In a Zoom presentation Nov.17 hosted by the Liberty Library, Annette Naegel, director of conservation at GRLT said the land was secured at the beginning of November, but the group would like to raise an additional $17,000 for long-term maintenance and care of the property.

The island, according to Naegel, was owned by Jim and Jenness Robbins and their father, all associated with Robbins Lumber Inc. in Searsmont, which managed the forest by selectively harvesting trees every 10 years.

Jim and Jenness bought the property with their father, Naegel said, when they were just out of high school. “It was their first acquisition,” she noted. Jim tells the story of deferring some of the funds he was going to put toward college to buy the property.

Eventually, the brothers bought the island from their father, and subsequently finished their education. Naegel said it was the first place they tested their forest management skills and they have owned it since 1965.

The land trust will maintain the legacy of the Robbins brothers, she said, who thoughtfully managed the island forest for the last 50 years.

The parcel will be kept as a working forest, as part of the federally funded Community Forest Program administered by the Department of Agriculture and the U.S. Forest Service. According to the GRLT website, the land trust was able to fund the purchase of Quigg Island through a grant from the program.

Tree harvesting, she said, will not happen for a few years, “until we plan out the harvest.”

The large island, which divides the north basin from the south, will be accessible by water only, from the public boat launch and parking area on Route 173, where in early summer the town offers swimming lessons for children.

The issue of parking was raised by a resident who said on the busiest summer days parking can fill up quickly and can spill over to the road.

Naegel said the land trust was aware of this concern and had spoken with town selectmen. Signage is planned which will note that if the parking lot is full, people should “be respectful and come back later. We certainly don’t want to exacerbate the issue,” she added.

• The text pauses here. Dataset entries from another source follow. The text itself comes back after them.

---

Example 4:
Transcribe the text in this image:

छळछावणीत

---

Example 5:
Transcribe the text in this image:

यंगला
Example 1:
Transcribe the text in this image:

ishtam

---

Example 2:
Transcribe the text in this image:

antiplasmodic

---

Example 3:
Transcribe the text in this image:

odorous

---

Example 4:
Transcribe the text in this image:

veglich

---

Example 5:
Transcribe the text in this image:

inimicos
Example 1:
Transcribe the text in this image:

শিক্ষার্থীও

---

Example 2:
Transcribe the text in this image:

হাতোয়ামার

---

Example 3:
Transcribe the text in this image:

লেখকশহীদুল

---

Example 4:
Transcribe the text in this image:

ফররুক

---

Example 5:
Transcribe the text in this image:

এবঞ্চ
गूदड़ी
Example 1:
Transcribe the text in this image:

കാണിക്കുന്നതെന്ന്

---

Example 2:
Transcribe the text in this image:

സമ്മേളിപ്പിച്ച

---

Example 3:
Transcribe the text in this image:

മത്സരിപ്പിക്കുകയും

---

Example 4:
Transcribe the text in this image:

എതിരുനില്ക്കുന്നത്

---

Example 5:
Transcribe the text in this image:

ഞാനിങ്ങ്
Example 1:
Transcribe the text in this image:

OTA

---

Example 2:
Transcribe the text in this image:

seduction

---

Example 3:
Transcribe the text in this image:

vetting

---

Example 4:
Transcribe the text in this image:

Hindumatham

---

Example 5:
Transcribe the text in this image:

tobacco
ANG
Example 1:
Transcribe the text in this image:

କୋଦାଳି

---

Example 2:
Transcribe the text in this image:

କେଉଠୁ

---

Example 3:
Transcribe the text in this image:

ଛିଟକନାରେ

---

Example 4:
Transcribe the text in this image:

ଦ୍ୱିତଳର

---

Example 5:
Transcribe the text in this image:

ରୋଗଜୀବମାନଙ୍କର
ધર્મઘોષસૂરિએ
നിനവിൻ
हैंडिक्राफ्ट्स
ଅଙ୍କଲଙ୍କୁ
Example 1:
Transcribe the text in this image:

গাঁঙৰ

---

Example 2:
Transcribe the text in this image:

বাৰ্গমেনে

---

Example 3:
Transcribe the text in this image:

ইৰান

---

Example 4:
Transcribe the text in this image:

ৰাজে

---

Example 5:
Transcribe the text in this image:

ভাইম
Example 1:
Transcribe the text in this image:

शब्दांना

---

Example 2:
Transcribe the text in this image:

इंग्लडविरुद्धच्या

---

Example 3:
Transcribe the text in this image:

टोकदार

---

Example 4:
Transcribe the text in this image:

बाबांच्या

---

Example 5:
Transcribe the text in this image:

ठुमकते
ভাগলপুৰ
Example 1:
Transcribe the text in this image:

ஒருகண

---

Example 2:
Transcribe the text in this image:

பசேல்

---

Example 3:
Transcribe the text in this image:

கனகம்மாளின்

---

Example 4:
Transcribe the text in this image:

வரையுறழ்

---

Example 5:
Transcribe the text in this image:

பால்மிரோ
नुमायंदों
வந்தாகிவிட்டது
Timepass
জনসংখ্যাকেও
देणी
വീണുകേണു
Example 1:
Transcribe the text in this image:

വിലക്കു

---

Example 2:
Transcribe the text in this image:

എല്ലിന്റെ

Getting onto the island, one resident who lives on the lake noted, is not easy. To address this point, Naegel said GRLT is considering installing a seasonal landing, to provide people with an easy point of access on the deep side of the island.

The conservation land will take up about two thirds of the island, while the remaining third is owned by multiple private landowners with two year-round homes located there. One landowner who shares the island was at the presentation and said he was “thrilled to welcome the land trust as our neighbor.”

“It’s amazing how well the Robbinses have managed the island,” he said. “It couldn’t be in better hands.”

While there is an access road that leads to the homes located on the island, this road, he said, is private for landowners and there is no public access.

“It’s not that people don’t want to allow access,” the landowner said, “it’s just that there are only three or four (landowners) that pay for the maintenance of the road, and adding vehicular traffic would be a burden.” He added there was no parking available on the private access road.

Forester Mark Vannah, who has worked with the Robbins brothers harvesting timber from the island, said it was last cut in 2008, and that it was a difficult island to harvest. In order to get across 40 to 50 feet of water, he said, they made a bridge out of cabled logs to the mainland.

“We had some wonderful timber out there,” he said. “Hemlock and pine reaching 100 feet — mature wood and a lot of regeneration happening.

“You want to improve your best trees and allow them to grow even faster and bigger, at the same time take out the weed trees. As you do that, you create cutting cycles of 10 to 15 years.

“It’s all about managing what you have and planning for the future forest,” Vannah said.

The island offers a marsh habitat on one side with an undeveloped shoreline, and deep coves on the other side. The forest is carpeted with mosses, ferns and mushrooms, with trails that crisscross the island leading to lookouts with views across Stevens Pond.

Naegel said, "We feel we have struck gold with being able to acquire this lovely parcel of land."

Jim Robbins said early on he and his brother considered developing the island into multiple cottage sites and even had plans drawn and approval from the state. “We never did do that,” he said.

“At this point in my life I’m not interested in development,” Robbins said, “I’m interested in leaving a legacy for the next generation. … It’s one of our favorite places on earth.”